Question

Chase consumes an energy drink that contains caffeine. After consuming the energy drink, the amount of caffeine in Chase's body decreases exponentially. The 10-hour decay factor for the number of mg of caffeine in Chase's body is 0.2542. a. What is the 5-hour growth/decay factor for the number of mg of caffeine in Chase's body? b. What is the 1-hour growth/decay factor for the number of mg of caffeine in Chase's body?c. If there were 171 mg of caffeine in Chase's body 1.39 hours after consuming the energy drink, how many mg of caffeine is in Chase's body 2.39 hours after consuming the energy drink?

Answer 1

Answer:

(a) The 5-hour decay factor is 0.5042.

(b) The 1-hour decay factor is 0.8720.

(c) The amount of caffeine in Chase's body 2.39 hours after consuming the drink is 149.112 mg.

Step-by-step explanation:

The amount of caffeine in Chase's body decreases exponentially.
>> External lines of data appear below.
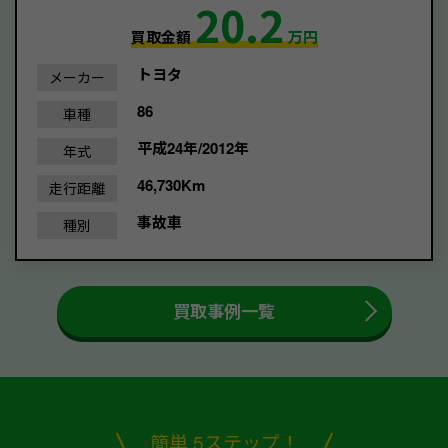
20.2
買取金額
万円
トヨタ
メーカー
86
車種
平成24年/2012年
年式
46,730Km
走行距離
事故車
種別
買取事例一覧
簡単 5ステップ！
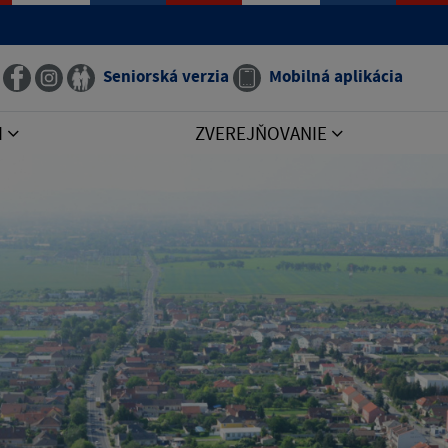
Seniorská verzia
Mobilná aplikácia
I
ZVEREJŇOVANIE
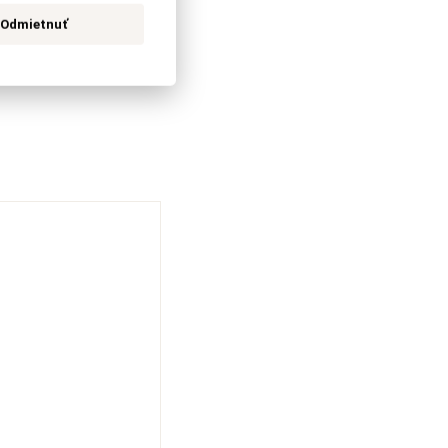
Odmietnuť
tatnými príbuznými,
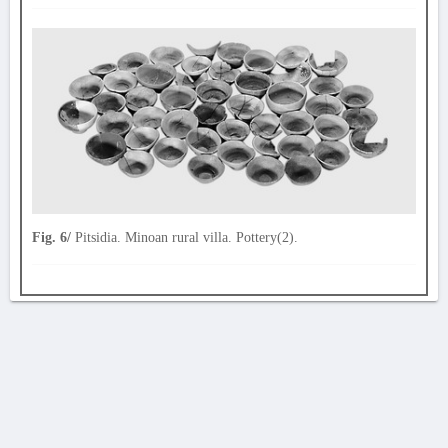
Fig. 6/
Pitsidia. Minoan rural villa. Pottery(2).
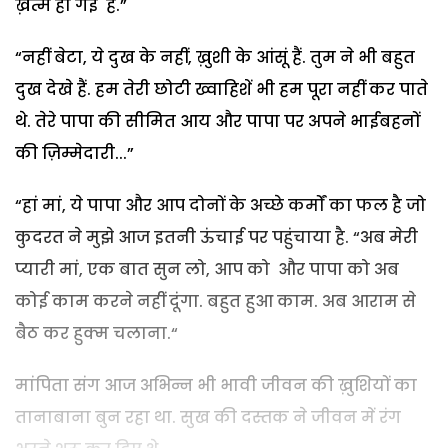
ख़त्म हो गई हैं.”
“नहीं बेटा, ये दुख के नहीं, ख़ुशी के आंसूं हैं. तुम ने भी बहुत
दुख देखे हैं. हम तेरी छोटी ख्वाहिशें भी हम पूरा नहीं कर पाते
थे. तेरे पापा की सीमित आय और पापा पर अपने भाईबहनों
की ज़िम्मेदारी...”
“हां मां, ये पापा और आप दोनों के अच्छे कर्मों का फल है जो
कुदरत ने मुझे आज इतनी ऊंचाई पर पहुंचाया है. “अब मेरी
प्यारी मां, एक बात सुन लो, आप को और पापा को अब
कोई काम करने नहीं दूंगा. बहुत हुआ काम. अब आराम से
बैठ कर हुक्म चलाना.“
मांपिता संग आज अभिन्न भी भावी जीवन की ख़ुशियों का
तानाबाना बुन रहा था. सुख की दस्तक ने जीवन में रंग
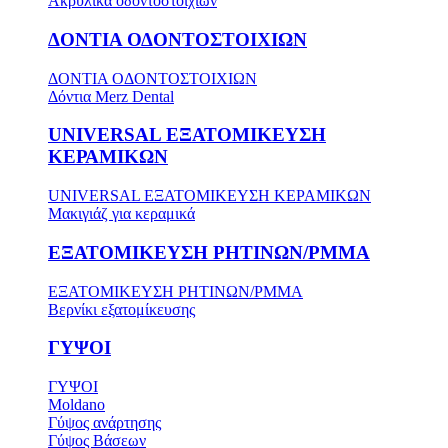
Ακρυλικά οδοντοστοιχιών
ΔΟΝΤΙΑ ΟΔΟΝΤΟΣΤΟΙΧΙΩΝ
ΔΟΝΤΙΑ ΟΔΟΝΤΟΣΤΟΙΧΙΩΝ
Δόντια Merz Dental
UNIVERSAL ΕΞΑΤΟΜΙΚΕΥΣΗ
ΚΕΡΑΜΙΚΩΝ
UNIVERSAL ΕΞΑΤΟΜΙΚΕΥΣΗ ΚΕΡΑΜΙΚΩΝ
Μακιγιάζ για κεραμικά
ΕΞΑΤΟΜΙΚΕΥΣΗ ΡΗΤΙΝΩΝ/PMMA
ΕΞΑΤΟΜΙΚΕΥΣΗ ΡΗΤΙΝΩΝ/PMMA
Βερνίκι εξατομίκευσης
ΓΥΨΟΙ
ΓΥΨΟΙ
Moldano
Γύψος ανάρτησης
Γύψος Βάσεων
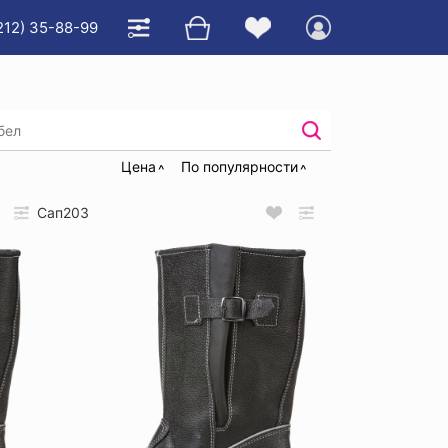
212) 35-88-99
Цена
По популярности
Сап203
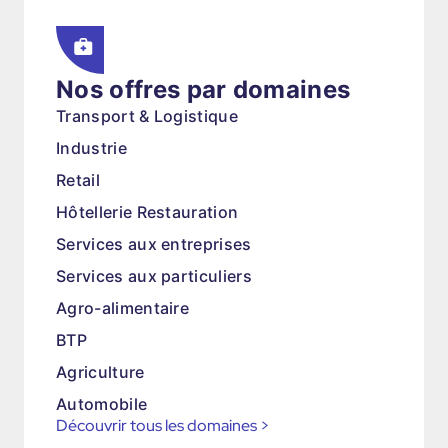
Nos offres par domaines
Transport & Logistique
Industrie
Retail
Hôtellerie Restauration
Services aux entreprises
Services aux particuliers
Agro-alimentaire
BTP
Agriculture
Automobile
Découvrir tous les domaines
>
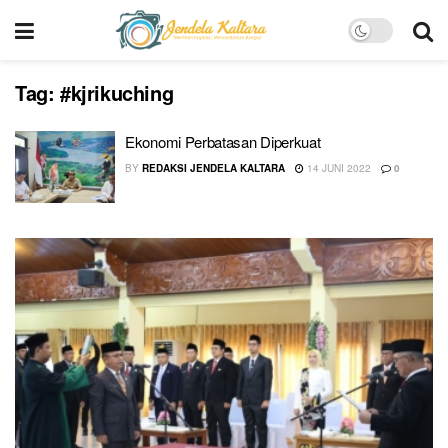
Tag:
#kjrikuching
Ekonomi Perbatasan Diperkuat
BY
REDAKSI JENDELA KALTARA
14 JUNI 2022
0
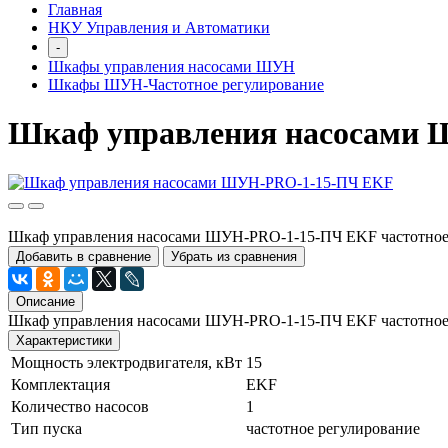
Главная
НКУ Управления и Автоматики
-
Шкафы управления насосами ШУН
Шкафы ШУН-Частотное регулирование
Шкаф управления насосами
Шкаф управления насосами ШУН-PRO-1-15-ПЧ EKF частотное
Добавить в сравнение
Убрать из сравнения
Описание
Шкаф управления насосами ШУН-PRO-1-15-ПЧ EKF частотное
Характеристики
Мощность электродвигателя, кВт
15
Комплектация
EKF
Количество насосов
1
Тип пуска
частотное регулирование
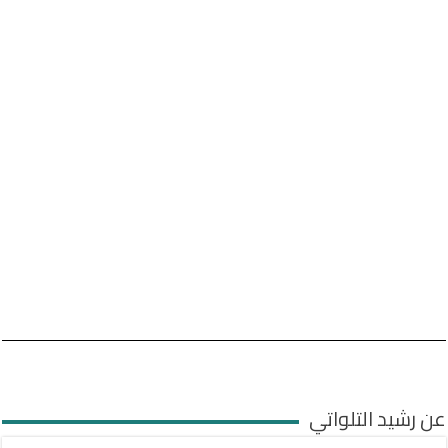
عن رشيد التلواتي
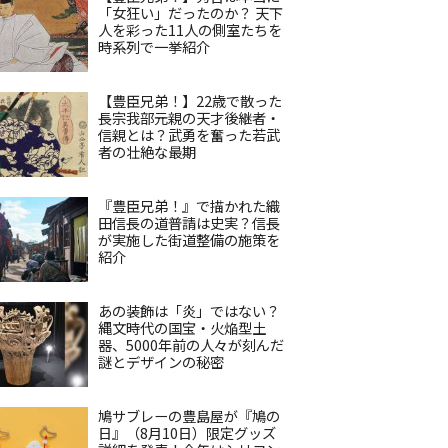
「女狂い」だったのか？ 天下
人を彩った11人の側室たちを
時系列で一挙紹介
【豊臣兄弟！】22歳で散った
長宗我部元親の天才後継者・
信親とは？武勇を奮った若武
者の壮絶な最期
『豊臣兄弟！』で描かれた織
田信長の道普請は史実？信長
が実施した街道整備の施策を
紹介
あの装飾は「炎」ではない？
縄文時代の国宝・火焔型土
器、5000年前の人々が刻んだ
謎とデザインの秘密
鳩サブレーの豊島屋が『鳩の
日』（8月10日）限定グッズ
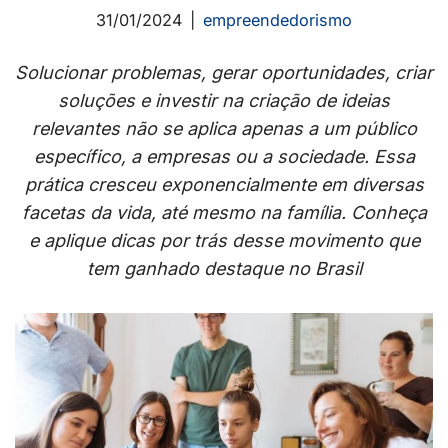
31/01/2024
empreendedorismo
Solucionar problemas, gerar oportunidades, criar
soluções e investir na criação de ideias
relevantes não se aplica apenas a um público
específico, a empresas ou a sociedade. Essa
prática cresceu exponencialmente em diversas
facetas da vida, até mesmo na família. Conheça
e aplique dicas por trás desse movimento que
tem ganhado destaque no Brasil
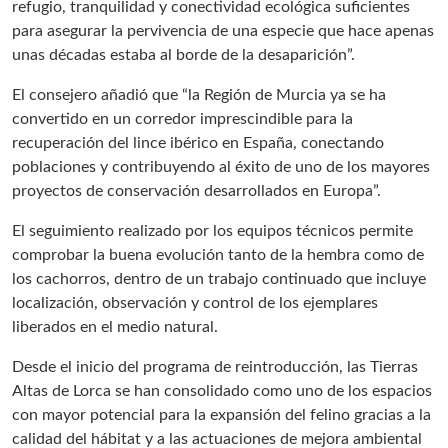
refugio, tranquilidad y conectividad ecológica suficientes
para asegurar la pervivencia de una especie que hace apenas
unas décadas estaba al borde de la desaparición”.
El consejero añadió que “la Región de Murcia ya se ha
convertido en un corredor imprescindible para la
recuperación del lince ibérico en España, conectando
poblaciones y contribuyendo al éxito de uno de los mayores
proyectos de conservación desarrollados en Europa”.
El seguimiento realizado por los equipos técnicos permite
comprobar la buena evolución tanto de la hembra como de
los cachorros, dentro de un trabajo continuado que incluye
localización, observación y control de los ejemplares
liberados en el medio natural.
Desde el inicio del programa de reintroducción, las Tierras
Altas de Lorca se han consolidado como uno de los espacios
con mayor potencial para la expansión del felino gracias a la
calidad del hábitat y a las actuaciones de mejora ambiental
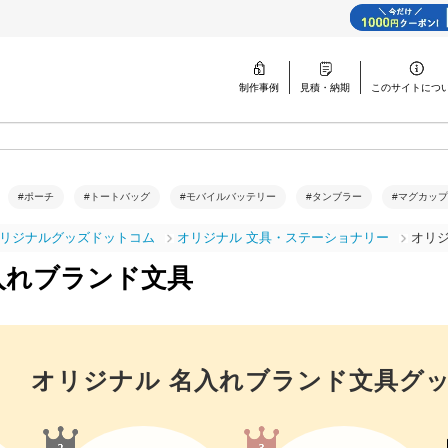
制作事例
見積・納期
このサイトに
つ
#ポーチ
#トートバッグ
#モバイルバッテリー
#タンブラー
#マグカップ
リジナルグッズドットコム
オリジナル 文具・ステーショナリー
オリ
入れブランド文具
オリジナル 名入れブランド文具
グ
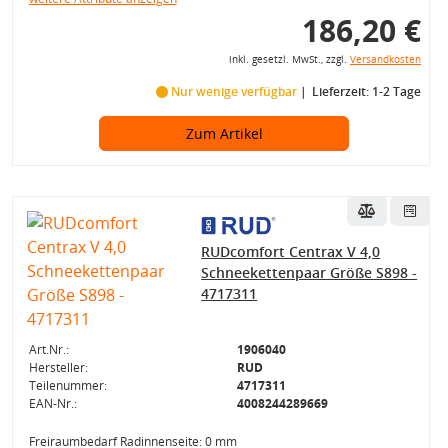
186,20 €
inkl. gesetzl. MwSt., zzgl.
Versandkosten
Nur wenige verfügbar
Lieferzeit: 1-2 Tage
Zum Artikel
RUDcomfort Centrax V 4,0
Schneekettenpaar Größe S898 -
4717311
Art.Nr.:
1906040
Hersteller:
RUD
Teilenummer:
4717311
EAN-Nr.:
4008244289669
Freiraumbedarf Radinnenseite: 0 mm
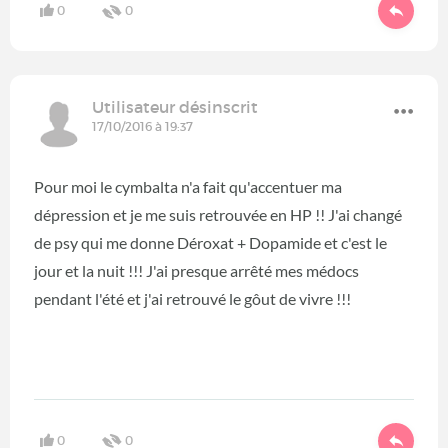
0
0
Utilisateur désinscrit
17/10/2016 à 19:37
Pour moi le cymbalta n'a fait qu'accentuer ma
dépression et je me suis retrouvée en HP !! J'ai changé
de psy qui me donne Déroxat + Dopamide et c'est le
jour et la nuit !!! J'ai presque arrêté mes médocs
pendant l'été et j'ai retrouvé le gôut de vivre !!!
0
0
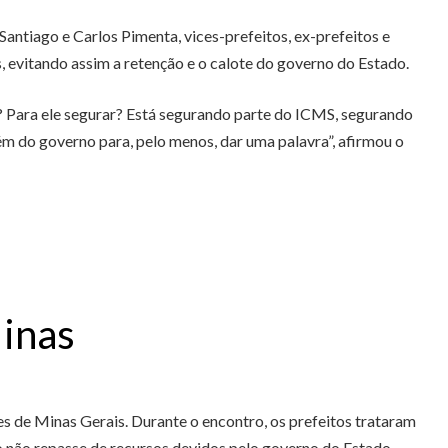
Santiago e Carlos Pimenta, vices-prefeitos, ex-prefeitos e
 evitando assim a retenção e o calote do governo do Estado.
? Para ele segurar? Está segurando parte do ICMS, segurando
 do governo para, pelo menos, dar uma palavra”, afirmou o
Minas
ões de Minas Gerais. Durante o encontro, os prefeitos trataram
 não repasse de recursos devidos pelo governo do Estado.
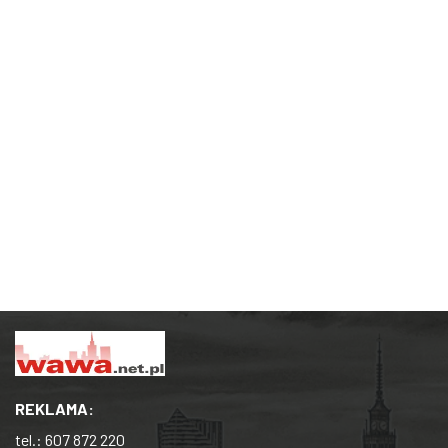
REKLAMA:
tel.:
607 872 220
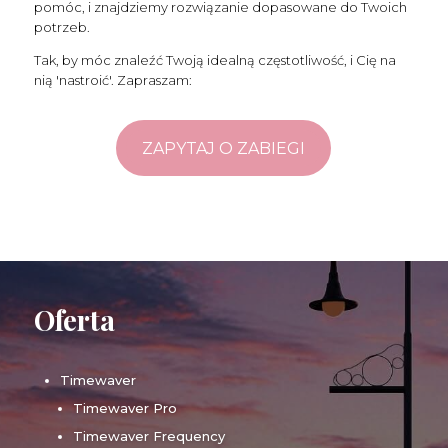
pomóc, i znajdziemy rozwiązanie dopasowane do Twoich
potrzeb.
Tak, by móc znaleźć Twoją idealną częstotliwość, i Cię na
nią 'nastroić'. Zapraszam:
ZAPYTAJ O ZABIEGI
Oferta
Timewaver
Timewaver Pro
Timewaver Frequency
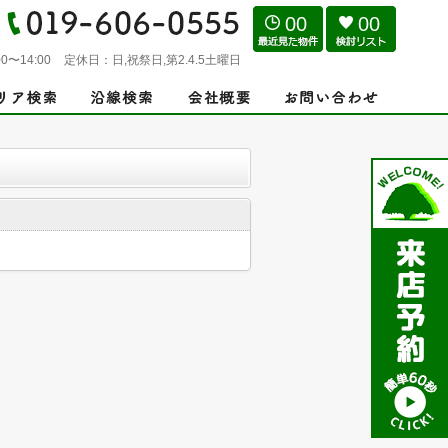
00
00
0〜14:00
定休日：
日,祝祭日,第2.4.5土曜日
The 10-hour decay factor for the number of mg of caffeine is 0.2542.

The 1-hour decay factor is:

$1-hour\ decay\ factor=(0.2542)^{1/10}=0.8720$

(a)

Compute the 5-hour decay factor as follows:

$5-hour\ decay\ factor=(0.8720)^{5}\\=0.504176\\\approx0.5042$

Thus, the 5-hour decay factor is 0.5042.

(b)

The 1-hour decay factor is:

$1-hour\ decay\ factor=(0.2542)^{1/10}=0.8720$

Thus, the 1-hour decay factor is 0.8720.

(c)

The equation to compute the amount of caffeine in Chase's body is:

A = Initial amount × (0.8720)ⁿ

It is provided that initially Chase had 171 mg of caffeine, 1.39 hours after consuming the drink.

Compute the amount of caffeine in Chase's body 2.39 hours after consuming the drink as follows:

$A = Initial\ amount \times (0.8720)^{2.39} \\=[Initial\ amount \times (0.8720)^{1.39}] \times(0.8720)\\=171\times 0.8720\\=149.112$

Thus, the amount of caffeine in Chase's body 2.39 hours after consuming the drink is 149.112 mg.